Message from the President
When I was a scholar at Cambridge University in the 1990s, my now-departed colleague and friend Wynne Godley would drop by on Sundays to take me to visit one of the ubiquitous medieval churches in the villages of East Anglia. Wynne frequently noted that “a church is more a process than a building. It unfolds over centuries and involves generations of families in its construction and maintenance.” He had a keen eye for architectural detail and would point out a buttress or belfry that illustrated distinct technical practices, unusual materials, or both. A single church offered a living, layered record of how successive generations of a community solved the challenge of making and keeping large, enclosed, open spaces for worship feasible and beautiful.

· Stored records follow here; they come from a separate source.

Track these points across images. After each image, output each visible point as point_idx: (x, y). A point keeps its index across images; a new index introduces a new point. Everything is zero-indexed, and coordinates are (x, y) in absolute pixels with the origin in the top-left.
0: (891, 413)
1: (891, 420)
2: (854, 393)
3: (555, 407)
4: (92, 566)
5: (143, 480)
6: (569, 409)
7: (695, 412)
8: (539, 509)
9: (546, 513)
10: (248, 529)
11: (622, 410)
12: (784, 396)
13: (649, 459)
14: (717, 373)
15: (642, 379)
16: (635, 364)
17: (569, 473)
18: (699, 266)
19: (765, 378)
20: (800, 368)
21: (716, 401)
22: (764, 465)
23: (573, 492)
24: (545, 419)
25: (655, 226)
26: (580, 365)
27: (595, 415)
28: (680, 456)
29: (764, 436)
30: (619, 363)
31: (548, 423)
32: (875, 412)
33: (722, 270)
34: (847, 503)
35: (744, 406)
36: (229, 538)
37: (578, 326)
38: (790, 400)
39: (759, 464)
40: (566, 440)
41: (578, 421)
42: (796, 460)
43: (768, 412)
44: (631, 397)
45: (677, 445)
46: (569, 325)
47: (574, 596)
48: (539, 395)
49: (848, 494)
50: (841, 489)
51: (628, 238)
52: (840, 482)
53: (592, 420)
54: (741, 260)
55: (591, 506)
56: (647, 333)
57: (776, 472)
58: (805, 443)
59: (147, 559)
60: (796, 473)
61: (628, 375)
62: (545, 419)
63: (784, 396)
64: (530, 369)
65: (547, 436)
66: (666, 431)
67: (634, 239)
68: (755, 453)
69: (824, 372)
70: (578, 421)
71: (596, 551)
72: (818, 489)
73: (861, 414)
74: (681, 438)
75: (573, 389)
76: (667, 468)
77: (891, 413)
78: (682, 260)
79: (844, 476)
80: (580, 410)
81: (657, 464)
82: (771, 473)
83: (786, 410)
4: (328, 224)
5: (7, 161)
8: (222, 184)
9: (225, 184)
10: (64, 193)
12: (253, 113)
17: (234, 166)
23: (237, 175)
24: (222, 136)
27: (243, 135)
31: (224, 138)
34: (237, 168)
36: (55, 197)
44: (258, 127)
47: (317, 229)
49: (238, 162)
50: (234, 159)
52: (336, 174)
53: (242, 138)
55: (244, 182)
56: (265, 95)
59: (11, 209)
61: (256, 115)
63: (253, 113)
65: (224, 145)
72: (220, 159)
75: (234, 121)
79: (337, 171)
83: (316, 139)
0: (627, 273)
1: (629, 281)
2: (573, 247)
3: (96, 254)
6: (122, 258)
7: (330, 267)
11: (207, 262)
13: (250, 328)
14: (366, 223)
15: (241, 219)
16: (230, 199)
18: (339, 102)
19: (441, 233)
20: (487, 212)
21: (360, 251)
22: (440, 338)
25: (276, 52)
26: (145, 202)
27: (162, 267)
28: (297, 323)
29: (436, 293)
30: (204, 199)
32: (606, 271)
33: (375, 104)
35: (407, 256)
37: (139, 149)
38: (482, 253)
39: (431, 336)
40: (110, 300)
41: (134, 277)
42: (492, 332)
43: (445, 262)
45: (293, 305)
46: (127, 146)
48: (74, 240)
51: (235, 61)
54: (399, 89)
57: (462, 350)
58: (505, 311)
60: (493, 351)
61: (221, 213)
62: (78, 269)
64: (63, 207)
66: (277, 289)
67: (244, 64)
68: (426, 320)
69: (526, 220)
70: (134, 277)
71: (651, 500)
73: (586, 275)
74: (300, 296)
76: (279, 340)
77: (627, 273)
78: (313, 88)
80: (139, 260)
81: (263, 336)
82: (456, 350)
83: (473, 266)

In this way, cities are much like medieval churches. Over time, they illustrate the collaboration of generations of residents, as well as the evolution of economic, technical, and even social tools used to build and maintain them. Rome’s marble relics stand testament to ancient values, aesthetics, and building ingenuity, while a modern city thrives around them. Manhattan’s iconic skyline, seemingly fixed, is ever in flux, and is now evolving dramatically to respond to 21st-century demands for sustainability, resilience, mixed-use development, and other concerns.
The boundaries of cities evolve, too, and tell another critically important story. The future of the planet may depend on our capacity to understand that story and to develop the tools and collective will to manage the pattern and progression of urban growth. Shlomo (Solly) Angel documents this trajectory in the Atlas of Urban Expansion (Lincoln Institute of Land Policy, 2012), which uses satellite images collected over decades to track the spatial evolution of 120 cities around the world, from Bamako and Guadalajara to Shanghai and Milan. The last half-century of urban growth has provided a cautionary tale about the seduction of sprawl—a path of least resistance that generates quick profits but unsustainable development. Our ability to manage our ecological footprint and minimize our global impact will be tied inextricably to our ability to plan and construct more dense and efficient human settlements. Given the United Nations’ prediction that the global urban population will nearly double to 6 billion by 2050, the fortunes of the planet will depend on whether we, as a species, adopt a more appropriate development paradigm over this half-century.
As we endeavor to reinvent our urban settlements, we will confront an old foe—land that is already improved and developed, but needs to be adapted to new uses. While we are not unfamiliar with this highly contentious process, it is safe to say that we have not yet cracked the code on how to manage it. This issue of Land Lines considers some of the driving needs that will require creative approaches to redevelopment in different cities and contexts: satisfying the unmet demand for housing that leads millions of workers in Beijing to subterranean habitation; financing infrastructure to manage population pressure in Rio and other Brazilian cities; or repurposing land in the throes of a complete industrial, demographic, and fiscal overhaul in Detroit. These places are quite distinct, but all will face similar challenges as they evolve in the coming decades.
At the Lincoln Institute, we are keenly aware of the need for new ideas and new practices to facilitate sustainable redevelopment of land that is already developed or occupied. Over the next year, we will begin to build an intellectual enterprise around addressing the manifold challenges of urban regeneration—extracting the lessons learned from earlier efforts in the United States and other developed countries since World War II, finding new and creative ways to finance infrastructure that improves the land under the informal settlements that choke cities in developing countries, or rekindling the fiscal health of legacy cities like Detroit by unpacking the causes of insolvency and testing remedies for it.
The medieval churches that I visited during the 1990s offered lessons in stone. These included innovative techniques and materials that permitted medieval architects to defy gravity. Perhaps more importantly, they were monuments to the communal efforts and long-term commitment of the congregations that built and sustained them over centuries. In the end, human survival might hinge on our ability to override similarly the centripetal forces that undermine collective action, and to build and maintain the social structures and policy frameworks to develop and redevelop our cities for mutual and long-term posterity.